» WHAT THE TASK ASKS
Rewrite all the material below, swapping "Transcribe" for "Copy out" wherever it appears and leaving everything else unchanged.

» RECORDS SUPPLIED
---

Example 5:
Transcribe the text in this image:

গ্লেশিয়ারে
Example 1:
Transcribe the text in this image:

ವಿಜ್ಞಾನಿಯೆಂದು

» SOLUTION FOR THIS TASK
---

Example 5:
Copy out the text in this image:

গ্লেশিয়ারে
Example 1:
Copy out the text in this image:

ವಿಜ್ಞಾನಿಯೆಂದು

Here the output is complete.